As part of the newly established interdisciplinary research group ReSpace! – Connected Response-able Spaces and Infrastructures for Sustainable Living, this doctoral research project focuses on the simulation-based exploration of future urban mobility systems under conditions of climate change and spatial scarcity. The aim is to model how passenger and freight transport can be dynamically coordinated through multifunctional hubs, flexible vehicle fleets, and digitally connected infrastructures. Using agent-based methods (MATSim), the project investigates how spatio-temporal decoupling and multimodal integration strategies affect the efficiency, accessibility, and resilience of transport systems. Particular attention is given to evaluating real-world applicability through scenario-based planning, infrastructure modelling, and performance-based analysis of transformation pathways.
This research position focuses on the agent-based simulation of flexible mobility services such as demand-responsive transport (DRT) in rural and peri-urban regions. The work explores how DRT systems, potentially operated with automated vehicles, can be spatially and temporally configured to complement existing public transport. Using MATSim, the simulation framework models individual travel behavior and system interactions to evaluate integration strategies, infrastructure requirements, and impacts on accessibility, efficiency, and environmental performance. The goal is to derive evidence-based recommendations for planning inclusive and sustainable rural mobility systems under realistic transition scenarios.
SEED is a collaborative research project funded by the German Research Foundation (DFG), jointly conducted by the Institute of Transportation and Urban Engineering at Technische Universität Braunschweig and the Institute for Road and Transport Science at Universität Stuttgart. The project investigates the potential of floating car data (FCD) as a single-source basis for the estimation and calibration of travel demand models.

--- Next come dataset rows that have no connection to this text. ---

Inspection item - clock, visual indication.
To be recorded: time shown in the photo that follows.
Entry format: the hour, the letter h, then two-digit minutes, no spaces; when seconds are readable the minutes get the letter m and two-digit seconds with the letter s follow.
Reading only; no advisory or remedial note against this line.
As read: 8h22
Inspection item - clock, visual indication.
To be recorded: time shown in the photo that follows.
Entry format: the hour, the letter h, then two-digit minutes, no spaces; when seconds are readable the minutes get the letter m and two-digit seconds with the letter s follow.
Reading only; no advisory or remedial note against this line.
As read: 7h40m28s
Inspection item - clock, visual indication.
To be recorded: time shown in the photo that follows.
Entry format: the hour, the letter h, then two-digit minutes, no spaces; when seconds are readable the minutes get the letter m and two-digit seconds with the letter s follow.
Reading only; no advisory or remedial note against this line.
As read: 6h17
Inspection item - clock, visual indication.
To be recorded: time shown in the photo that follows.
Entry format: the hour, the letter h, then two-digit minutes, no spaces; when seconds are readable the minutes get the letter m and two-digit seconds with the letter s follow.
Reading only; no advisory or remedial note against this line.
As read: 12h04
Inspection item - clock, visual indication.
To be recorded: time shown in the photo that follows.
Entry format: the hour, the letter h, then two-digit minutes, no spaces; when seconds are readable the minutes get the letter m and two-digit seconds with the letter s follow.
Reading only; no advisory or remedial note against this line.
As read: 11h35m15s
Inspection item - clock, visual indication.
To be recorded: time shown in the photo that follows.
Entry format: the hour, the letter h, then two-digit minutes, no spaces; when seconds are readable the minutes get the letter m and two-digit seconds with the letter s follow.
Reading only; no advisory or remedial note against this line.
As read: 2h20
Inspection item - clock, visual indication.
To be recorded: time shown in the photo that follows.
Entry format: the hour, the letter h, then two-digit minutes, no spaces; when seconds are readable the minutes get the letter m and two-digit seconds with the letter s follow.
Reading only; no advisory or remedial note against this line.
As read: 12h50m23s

Unlike conventional approaches that rely on costly and infrequent travel surveys, SEED develops and evaluates data-driven methods to infer origin-destination matrices directly from probe vehicle data. The aim is to enable endogenous demand estimation from observed traffic patterns and to enhance the calibration and validation of macroscopic and agent-based transport models. The project is expected to start in October 2025; the exact employment start date is negotiable.